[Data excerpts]
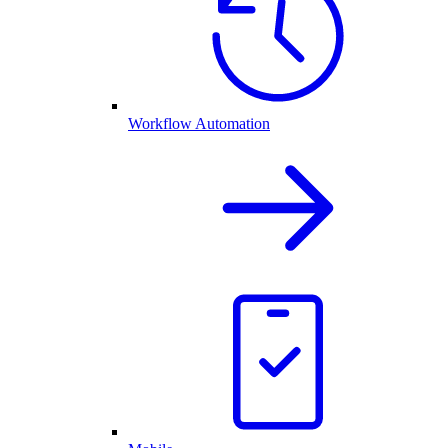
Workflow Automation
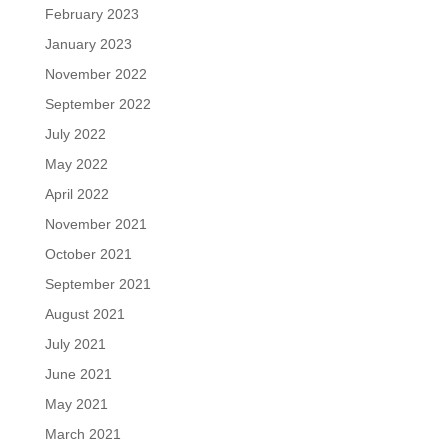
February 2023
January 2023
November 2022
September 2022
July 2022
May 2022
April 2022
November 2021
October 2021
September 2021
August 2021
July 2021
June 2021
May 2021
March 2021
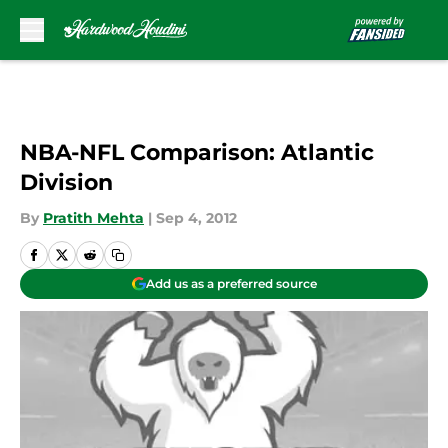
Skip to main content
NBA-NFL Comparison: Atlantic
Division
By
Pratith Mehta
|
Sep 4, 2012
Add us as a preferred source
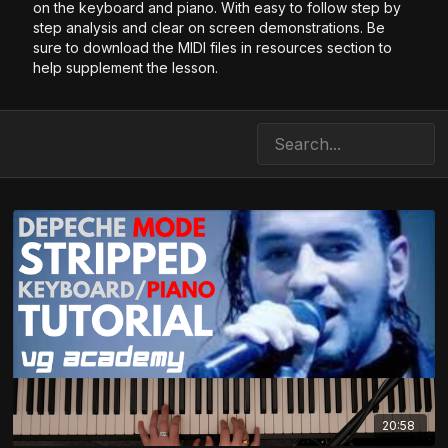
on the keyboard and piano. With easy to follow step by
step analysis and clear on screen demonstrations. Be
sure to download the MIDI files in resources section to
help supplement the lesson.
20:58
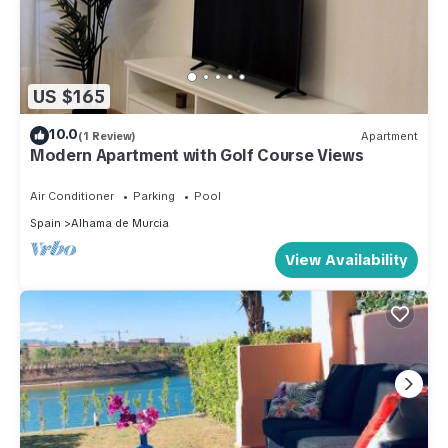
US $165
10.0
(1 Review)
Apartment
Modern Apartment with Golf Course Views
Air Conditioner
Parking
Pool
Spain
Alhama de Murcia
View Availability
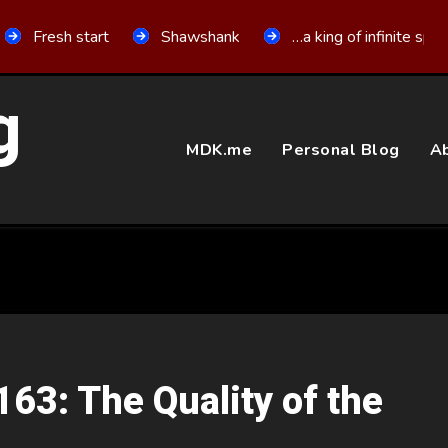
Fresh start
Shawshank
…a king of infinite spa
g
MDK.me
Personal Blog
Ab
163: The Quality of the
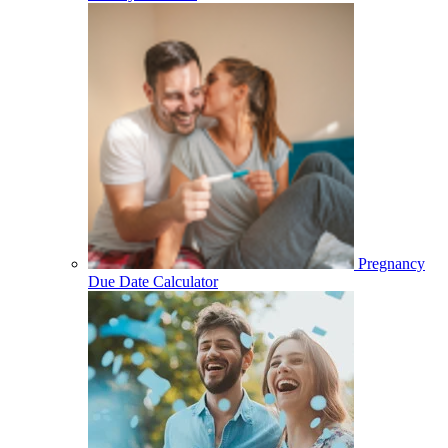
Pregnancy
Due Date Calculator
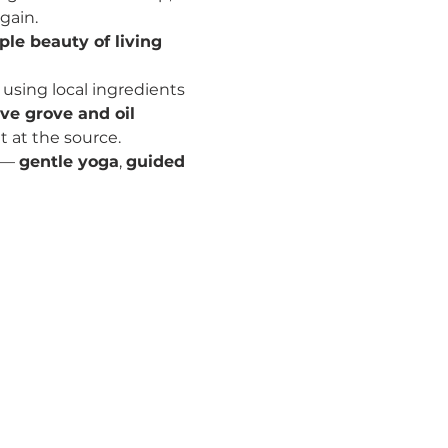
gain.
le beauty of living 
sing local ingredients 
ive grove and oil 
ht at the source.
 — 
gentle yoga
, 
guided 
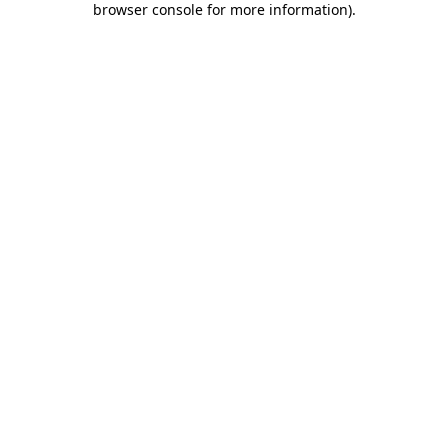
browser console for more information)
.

▶ **Work instruction**
Print the text in all of the rows above line for line, without changing anything. Leave the pictures out.

▶ **Response below**
Workflow Automation
February 2023
January 2023
November 2022
September 2022
July 2022
May 2022
April 2022
November 2021
October 2021
September 2021
August 2021
July 2021
June 2021
May 2021
March 2021
Skip to main content
NBA-NFL Comparison: Atlantic
Division
By
Pratith Mehta
|
Sep 4, 2012
Add us as a preferred source
on the keyboard and piano. With easy to follow step by
step analysis and clear on screen demonstrations. Be
sure to download the MIDI files in resources section to
help supplement the lesson.
20:58
US $165
10.0
(1 Review)
Apartment
Modern Apartment with Golf Course Views
Air Conditioner
Parking
Pool
Spain
Alhama de Murcia
View Availability
Fresh start
Shawshank
…a king of infinite spa
g
MDK.me
Personal Blog
Ab
163: The Quality of the
Pregnancy
Due Date Calculator
gain.
le beauty of living 
sing local ingredients 
ive grove and oil 
ht at the source.
 — 
gentle yoga
, 
guided 
browser console for more information)
.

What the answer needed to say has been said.